To former Utah State Bar president and Futures Commission co-chair Nate Alder, it has been a few seemingly simple concepts that are contributing to keeping the commission’s 2015 report on track. One such concept? A checklist.

“At our last [executive] committee meeting, [past president] Rob Rice gave a report and went down the list and showed that we were on track with every single recommendation that came out of the task force report,” Alder says. “Rob is the keeper of the checklist.”

And that checklist, while creating accountability, Alder says, shows success. Among the items checked off:

  • Creation of a robust online lawyer referral service that is easily accessible to the public.
  • An expanded third-year practice rule to allow more legal services to be provided by law students, which has been approved by the state courts.
  • Establishment of a committee to implement the use of legal limited license legal technicians in the state.

Another concept, he says: leadership commitment and continuity.

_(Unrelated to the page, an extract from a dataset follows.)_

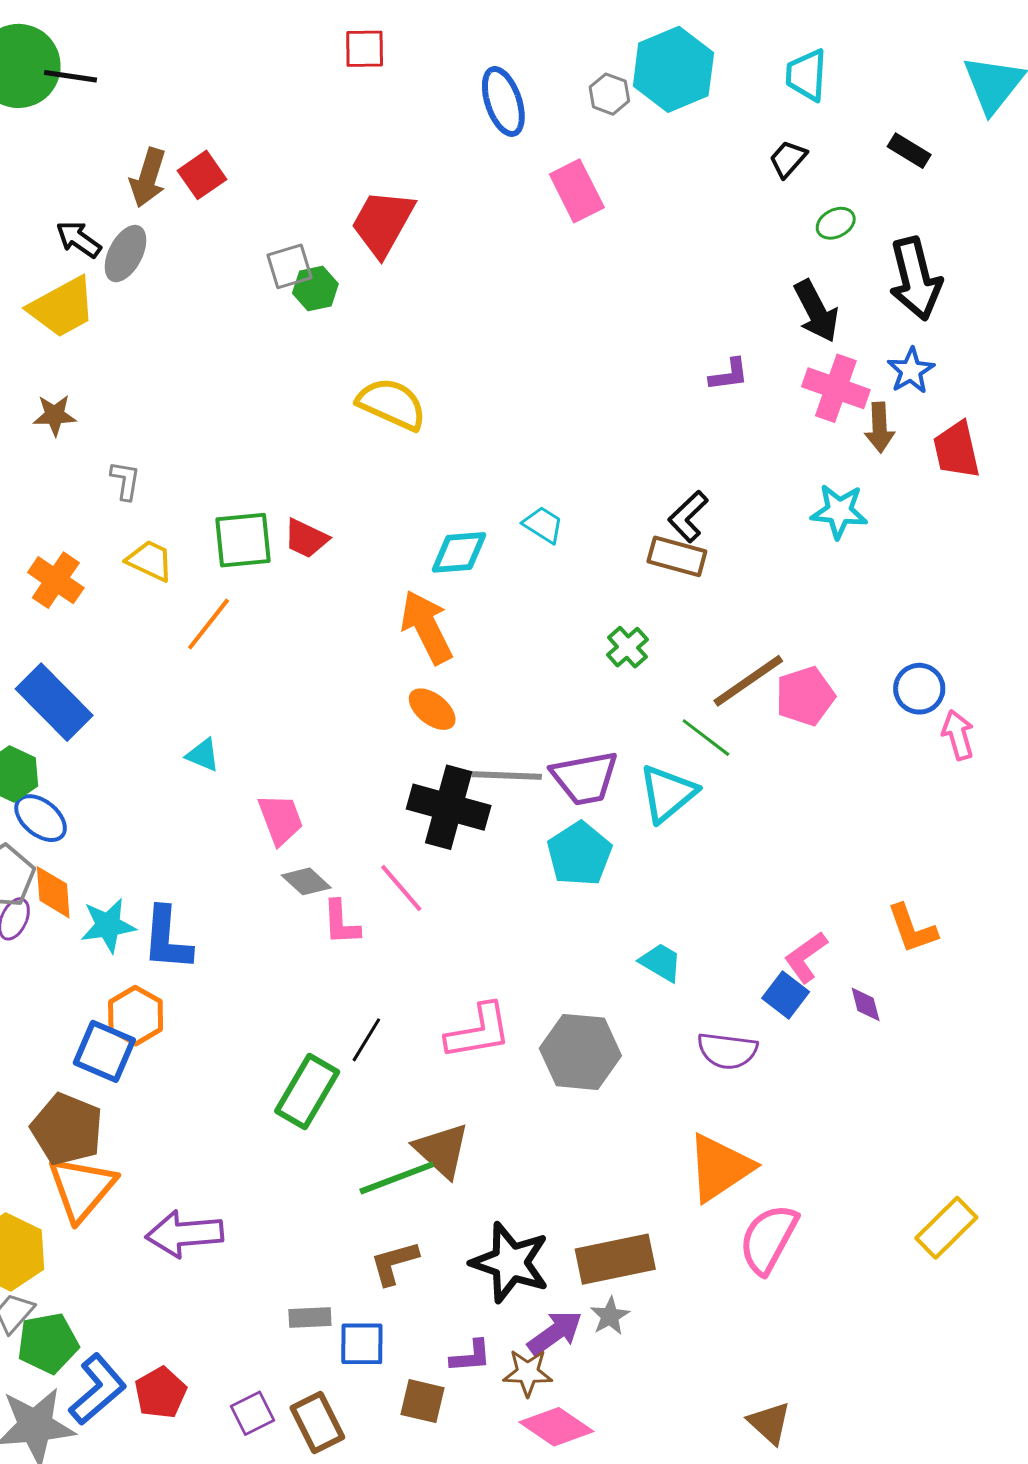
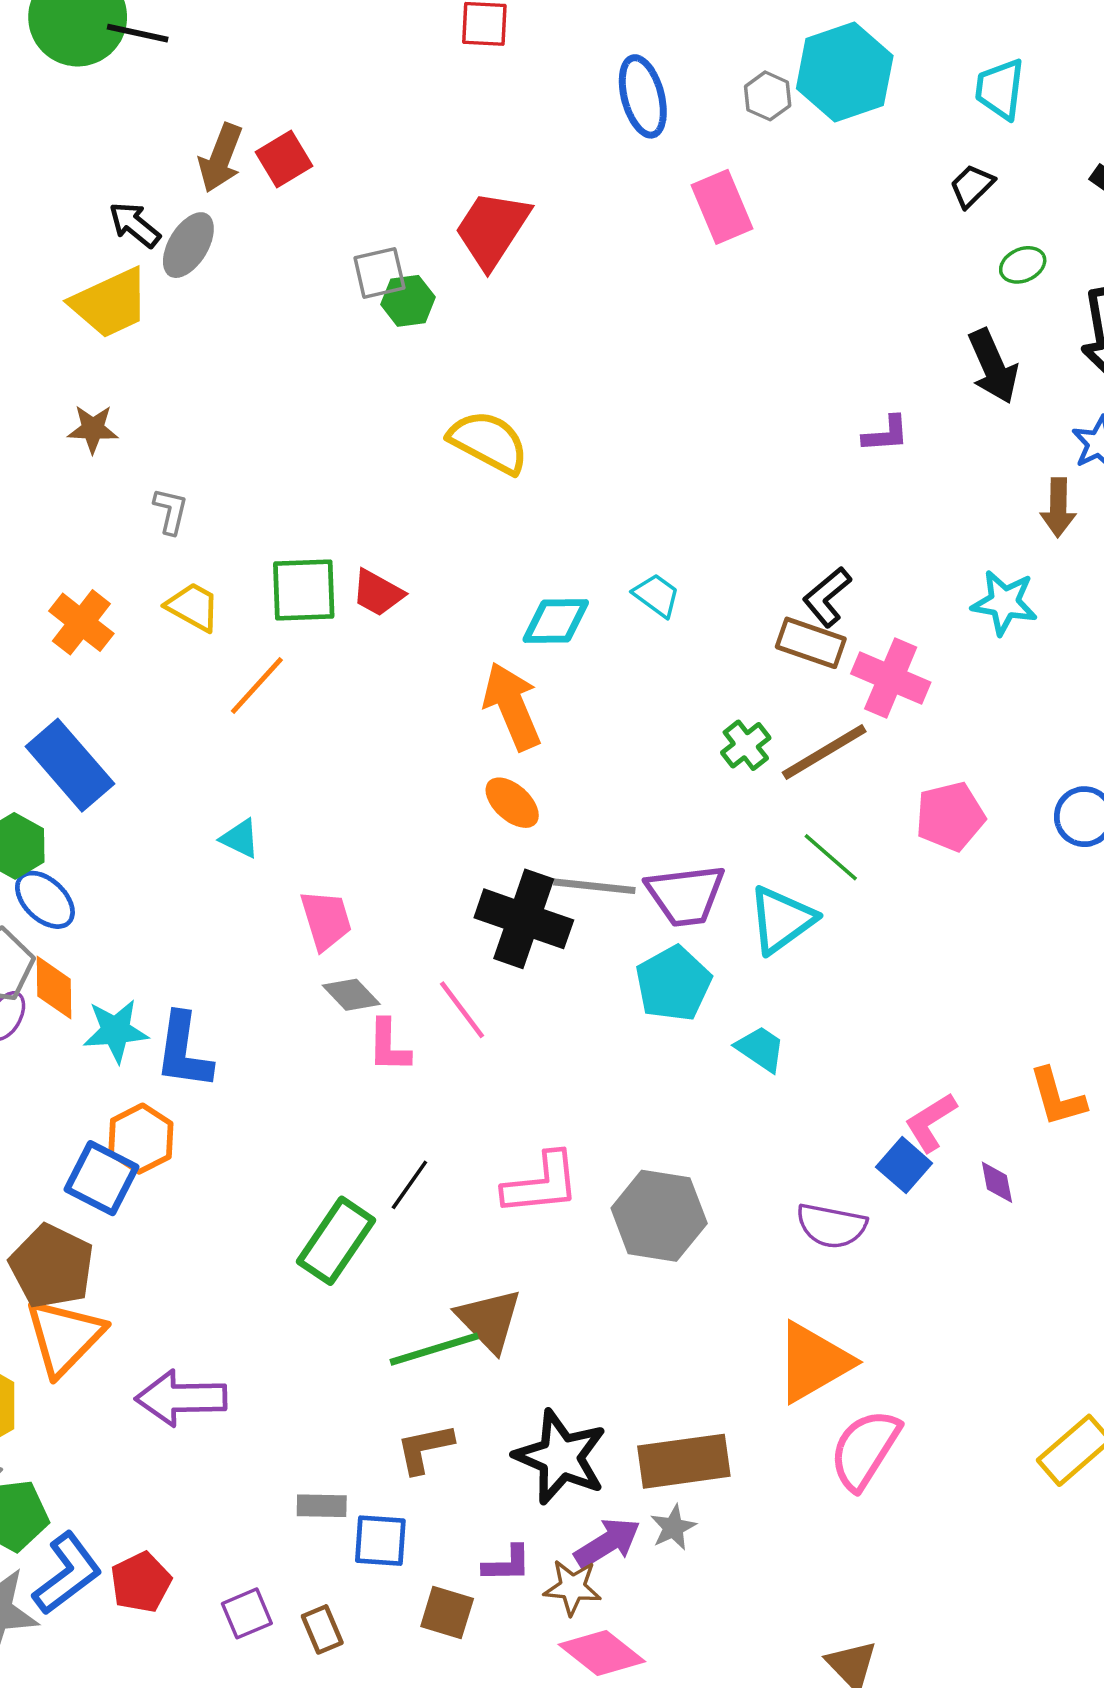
pink cross: (836, 388) -> (891, 678), moved
brown line: (748, 681) -> (824, 752), moved
cyan trapezoid: (661, 962) -> (761, 1049), moved
brown rectangle: (317, 1423) -> (322, 1629), size x0.7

“Continuity is huge,” Alder believes. “Our past president, our current president and our president-elect are all Futures Commission people.

“We’re all on board for this. I’m an evangelist for futures commissions.”

At the Boston Bar Association, which created a task force that issued a report on the future of the profession in 2011, regular discussion and dialogue between members, staff and committee—with an eye toward adaptability—have been important in continuing its work, according to Sara Mackey, the bar’s director of professional development.

An example, she says, was a task force recommendation that the bar establish an incubator program for new attorneys. After much discussion, it was decided that elements of an incubator, combined with other needs, would be useful to members at any career stage. As a result, the bar now offers programs such as practical skills and fundamentals aimed at newer attorneys, and primers on how to use technology and computing. The bar has also offered temporary meeting/office space for lawyers and introduced an expanded benefits package, including perks such as translation services, call answering, and software.

Communicating with members

Still, at the heart of the continuity effort for these bars, there is member communication. Website updates, e-mails, newsletters, meetings—all have been part of the arsenal in keeping members informed and making them aware of what the future might hold, and how they can play a role. It starts, many bar leaders say, with the makeup of any task force looking ahead: Involving multiple members across multiple generations, interests and areas of the law is key. That, in turn, needs to be followed by communication.

“We have a large volunteer force. We have smart people at our disposal all the time,” Mackey says. “If we’re wondering what the read is, it’s a phone call or email away. 

“Sometimes, it leads to a pilot program. We’re still working off the [2011] recommendations, and using member feedback.”

Welch says a large contributor to the surge in volunteerism since her bar’s report was issued was a dedicated emphasis on enhancing communication efforts to all bar members, making them “aware of at least some part of the report.”

Adds Alder, “We’ve gotten positive feedback. We’ve done our best to get the information out to our members. People know we’ve done the work.”

The ultimate hope, Mackey says, is that bar members take a greater role in helping shape their own futures and that of the profession—and that they realize this is a regular necessity.

“Change is going to continue to happen, and sometimes it impacts one area of the law more than the other,” she says. “But we’re in an era where there are a lot of things for a lawyer to consider.”